Not a Question of Courage:
Anti-Black Racism and the Politics of the NBA Lockout
by David J. Leonard
Following an exhibition game in Philadelphia, Michael Tillery asked the following of Carmelo Anthony:
Michael Tillery: Carmelo I don’t know if anyone asked you this but the fans are wondering why there isn’t such of a…NBA presence…NBA players coming out and speaking on this issue (NBA lockout) publicly like in the NFL…like in other situations.
Carmelo Anthony: “We’re not allowed. We’re not allowed. I mean everybody has their own opinion…you hear people talk here and there…but nobody don’t really come out and say what they really want to say. That’s just the society we live in. Athletes today are scared to make Muhammad Ali type statements.”

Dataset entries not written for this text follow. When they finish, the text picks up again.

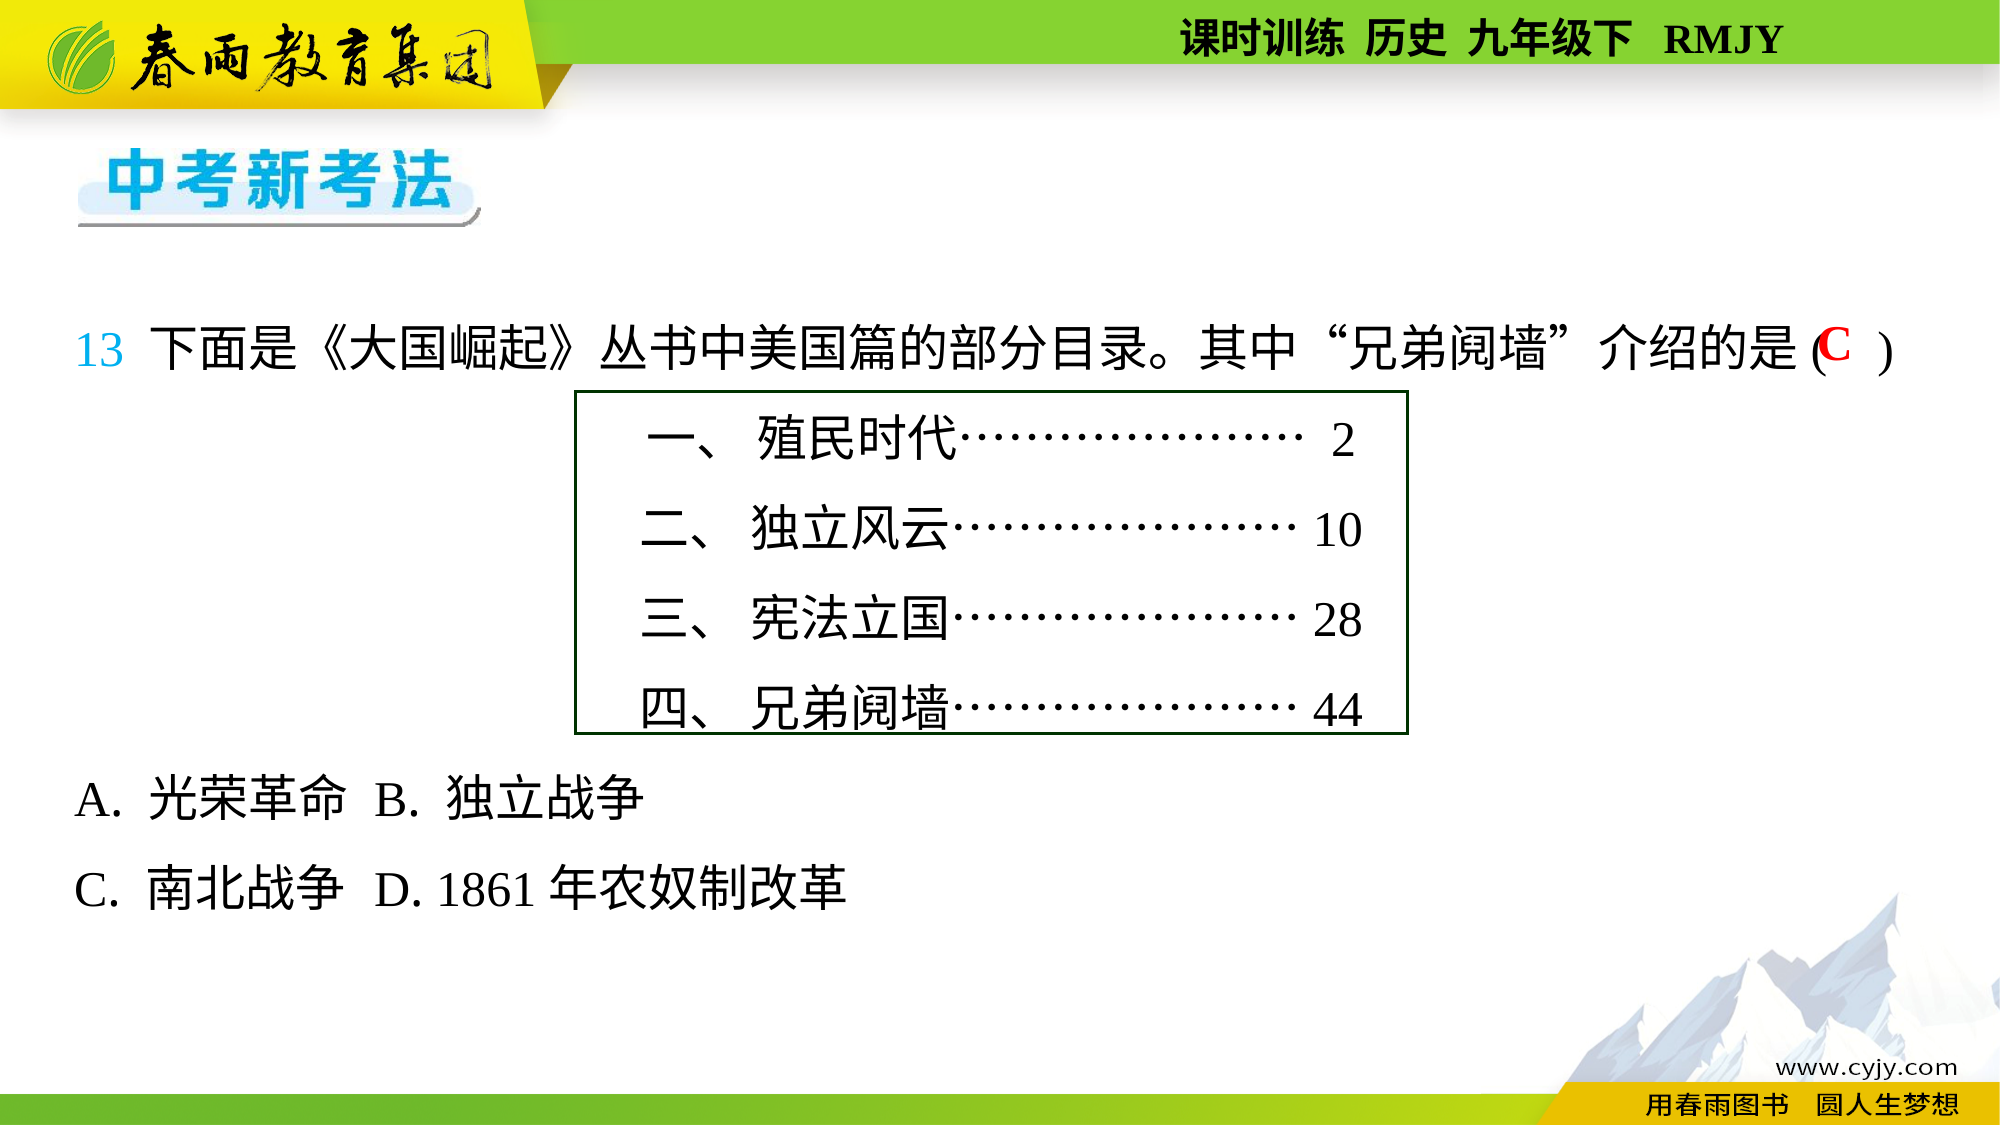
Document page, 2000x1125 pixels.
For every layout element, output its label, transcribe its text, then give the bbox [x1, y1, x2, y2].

list 13 下面是《大国崛起》丛书中美国篇的部分目录。其中“兄弟阋墙”介绍的是( ) 一、 殖民时代………………… 2 二、 独立风云…………………10 三、 宪法立国…………………28 四、 兄弟阋墙…………………44 A. 光荣革命 B. 独立战争 C. 南北战争 D. 1861年农奴制改革 [59, 279, 1944, 931]
text_box [575, 391, 1408, 734]
text_box C [1802, 302, 1868, 378]
picture [0, 0, 2000, 1125]
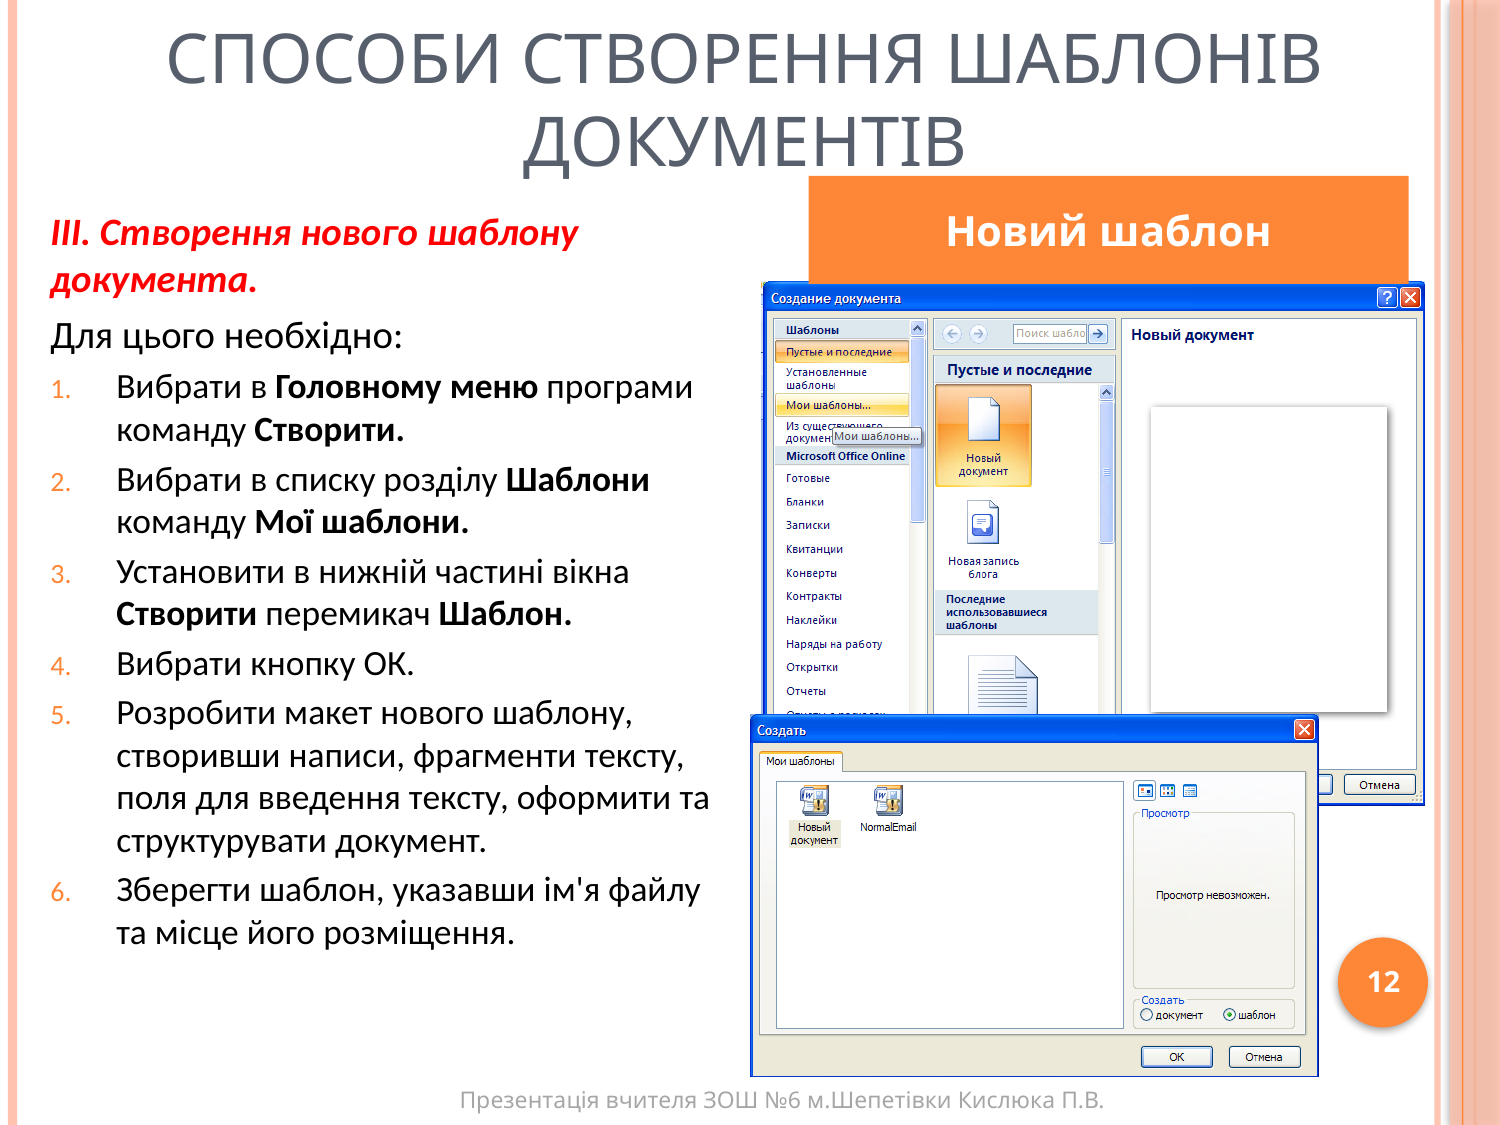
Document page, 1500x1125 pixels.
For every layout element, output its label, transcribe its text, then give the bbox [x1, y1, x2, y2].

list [761, 280, 1426, 806]
list Новий шаблон [808, 175, 1409, 278]
slide_number 12 [1333, 940, 1434, 1027]
text_box Презентація вчителя ЗОШ №6 м.Шепетівки Кислюка П.В. [339, 1078, 1225, 1125]
list ІІІ. Створення нового шаблону документа. Для цього необхідно: Вибрати в Головному меню програми команду Створити. Вибрати в списку розділу Шаблони команду Мої шаблони. Установити в нижній частині вікна Створити перемикач Шаблон. Вибрати кнопку ОК. Розробити макет нового шаблону, створивши написи, фрагменти тексту, поля для введення тексту, оформити та структурувати документ. Зберегти шаблон, указавши ім'я файлу та місце його розміщення. [23, 199, 738, 961]
picture [749, 714, 1320, 1078]
title Способи створення шаблонів документів [70, 0, 1421, 188]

Not surprisingly, his comments have led to questions about today’s NBA players, their resolve, their commitment, heart, and courage. For example, one blogger offered the following: “What does Carmelo mean by “we’re not allowed”? Who’s stopping them? Is Carmelo right? Do you think athletes are punks in the modern era as opposed to the way Muhammad Ali stuck his neck out for Vietnam? Maybe these guys should just man up and make changes!” Kelly Dwyer was similarly dismissive, questioning Anthony’s reference to Ali:
Oh, Carmelo. He’s not lying. He’s not wrong. But comparing Ali’s stand against a conflict in Southeastern Asia that had gone terribly wrong to a discussion over the sharing of actual billions of dollars in Basketball Related Income is the absolute height of absurdity. Yes, athletes today are scared to make Muhammad Ali-type statements (as is the case with most people that want to keep their jobs), but the application of an anecdote like that to a situation like the NBA lockout is completely and utterly wrong.

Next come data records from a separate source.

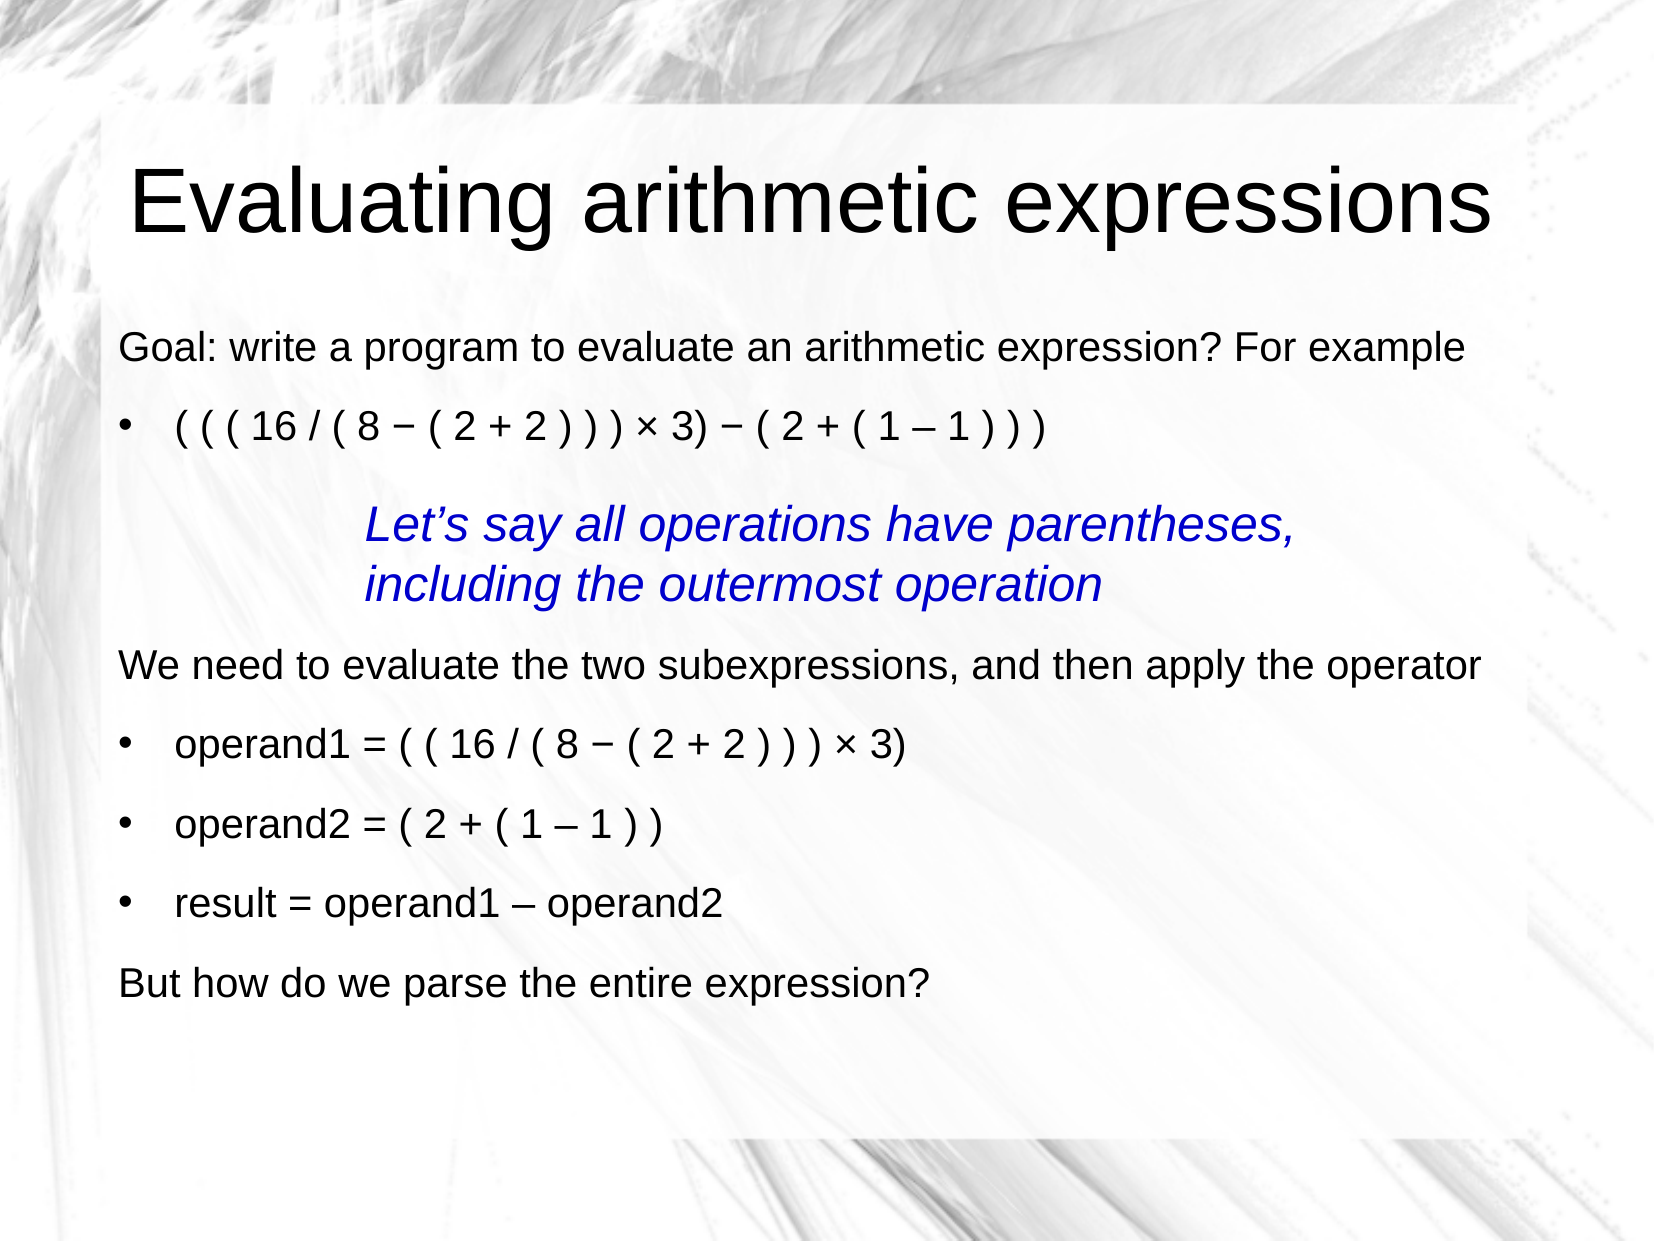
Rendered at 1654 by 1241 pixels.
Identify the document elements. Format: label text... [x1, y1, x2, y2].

title Evaluating arithmetic expressions [118, 112, 1506, 281]
picture [0, 0, 1654, 1241]
text_box Let’s say all operations have parentheses, including the outermost operation [349, 483, 1339, 619]
list Goal: write a program to evaluate an arithmetic expression? For example ( ( ( 16 / ( 8 − ( 2 + 2 ) ) ) × 3) − ( 2 + ( 1 – 1 ) ) ) We need to evaluate the two subexpressions, and then apply the operator operand1 = ( ( 16 / ( 8 − ( 2 + 2 ) ) ) × 3) operand2 = ( 2 + ( 1 – 1 ) ) result = operand1 – operand2 But how do we parse the entire expression? [118, 319, 1571, 1102]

While folks in the blogosphere used Melo’s comments to incite division and to chastise the union for silencing its members, it would seem that his comments demonstrate the ways that race impacts the lockout while illustrating the potential efforts from the union to manage and mediate the racially based contempt faced by NBA players. As Michael Tillery told me, “The NBA more than any other pro league seems to have an image problem based more on race than anything. You could say the league is more popular when a white player is doing superstar things.” As such, you cannot understand these comments outside a larger of this large racial landscape.
To understand Carmelo Anthony’s comments require a larger context. His comments (and the lockout itself) are very much tied to the larger history of the NBA and race. For example, in wake of the Palace Brawl, the NBA implemented a series of draconian policies that sought to both appease white fans and corporate sponsors who were increasingly uncomfortable with its racial optics, all while disciplining the players to comply and embody a different sort of blackness. According to Michael Tillery, the brilliant commentator, “Since the Brawl and even going back to Kermit Washington’s punch of Rudy Tomjonovich, a case could be made that any outspoken player in any regard is influenced to be silenced simply to protect the NBA brand because of an apparent race disconnect.”
The owner’s intransigent position and demands for a hard cap (although at the time of writing the owners appear to have softened on this position, at least at a surface level), major reduction in player access to league revenues, and a myriad of others positions all seem to reflect a sense of leverage. In other words, the owners seem to be trying to capitalize on the contempt and animosity that has long plagued NBA players, a fact worsened by the assault on blackness that followed the Palace Brawl. In a brilliant interview with Michael Tillery, Ron Artest reflects on the public perception and demonization of NBA players that reflects larger racial animus and ideology: “The NBA is not a thug league. There’s a couple of players that grew up similar to rappers who have grown up. What are they going to lynch us for that too? It’s not our fault that we grew up that way. We are talented and smart.”
The lockout represents an attempt to capitalize on the perception of NBA players as thugs, as criminals, as greedy, and undeserving anti-role models. It appears to be an effort to convert the leverage and power that comes from the narrative and ideological assumptions so often linked to black players into greater financial power for the league’s owners.
In thinking about Melo’s comments and the overall reticence of players to speak about the current labor situation leaves me thinking that this is a concerted strategy to combat the advantages that the owners possess (the NBA version of a southern strategy). The union is most certainly trying to correct the public relations difficulties that faced in 1998 (and throughout its history), obstacles that emanate from America’s racial landscape.